Elle a décrit le confort de la famille, la familiarité de l'environnement et le sentiment d'appartenance tranquille qui vient avec le retour à ses racines. Ses mots, "Le privilège de la maison", ont laissé une impression durable sur lui, incitant à l'introspection sur la nature de la maison elle-même. Jusqu'à récemment, il avait considéré la maison comme quelque chose d'ordinaire, quelque chose que tout le monde possédait. Mais après avoir quitté Gaza il y a près d'un an, ces mots ont pris une nouvelle signification, le forçant à s'attaquer à des questions profondes: Qu'est-ce qui définit la maison? Peut-elle être détruite non seulement physiquement, mais aussi psychologiquement? Et que se passe-t-il lorsqu'il n'y a pas d'endroit où retourner?
Son point de vue a radicalement changé à son arrivée au Royaume-Uni en 2019 pour poursuivre une maîtrise. Comme beaucoup d'étudiants internationaux, il a eu le mal du pays, manquant les sons de Gaza, le rythme de la vie quotidienne et la présence de la famille. Pourtant, malgré ces sentiments, il a maintenu un sentiment de certitude: Gaza est restée intacte, tout comme son lien avec elle. Il croyait qu'une fois ses études terminées, il reviendrait. Cette croyance a façonné ses expériences à l'étranger, lui permettant de s'adapter à un nouvel environnement tout en conservant un sens clair de l'endroit où il appartenait.
La perte n'était pas simplement de la propriété, c'était l'effacement d'un lieu qui incarnait son enfance, l'histoire de sa famille et son identité personnelle. La maison cessa d'être une destination vers laquelle il pouvait retourner; au lieu de cela, elle devint un souvenir, un fragment d'un passé qui ne pourrait jamais être entièrement restauré. À son retour au Royaume-Uni en tant qu'étudiant au doctorat après avoir été évacué de Gaza, Al Akhras s'est retrouvé dans une situation étrangement similaire à son arrivée initiale. Le voyage physique reflétait celui de cinq ans plus tôt, mais l'expérience psychologique était très différente. Là où il avait été temporairement loin de chez lui, il était maintenant confronté à une séparation permanente.

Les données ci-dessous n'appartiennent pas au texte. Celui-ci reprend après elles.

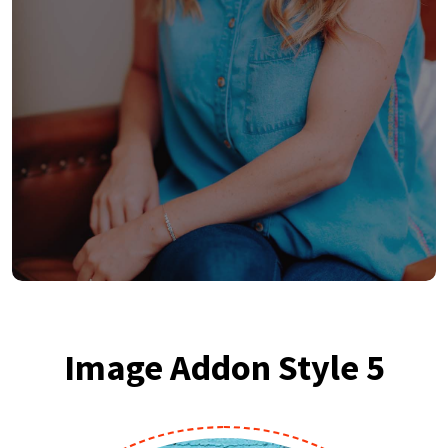
Image Addon Style 5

Même s'il revient un jour à Gaza, il se demande: à quoi reviendra-t-il ? Cette question le hante tout au long de son travail académique, éclipsant l'optimisme habituel associé à l'achèvement imminent d'un doctorat. Pour de nombreux étudiants, l'obtention du diplôme représente une transition pleine d'espoir, une étape vers un avenir plus clair. Pour Al Akhras, cependant, la perspective semble incertaine. Alors qu'il approche de la fin de ses études, la question de savoir à qui il appartient devient de plus en plus urgente. L'hypothèse selon laquelle la vie continue dans un lieu familier, une maison, des rues connues, une communauté qui vous reconnaît, n'est plus valable pour lui. L'idée de retourner dans un endroit qui se sentait autrefois comme chez soi semble maintenant impossible.
Dans un monde où le retour à la maison est souvent présenté comme un simple acte de nostalgie ou de continuité culturelle, l'expérience d'Al Akhras souligne la complexité du déplacement.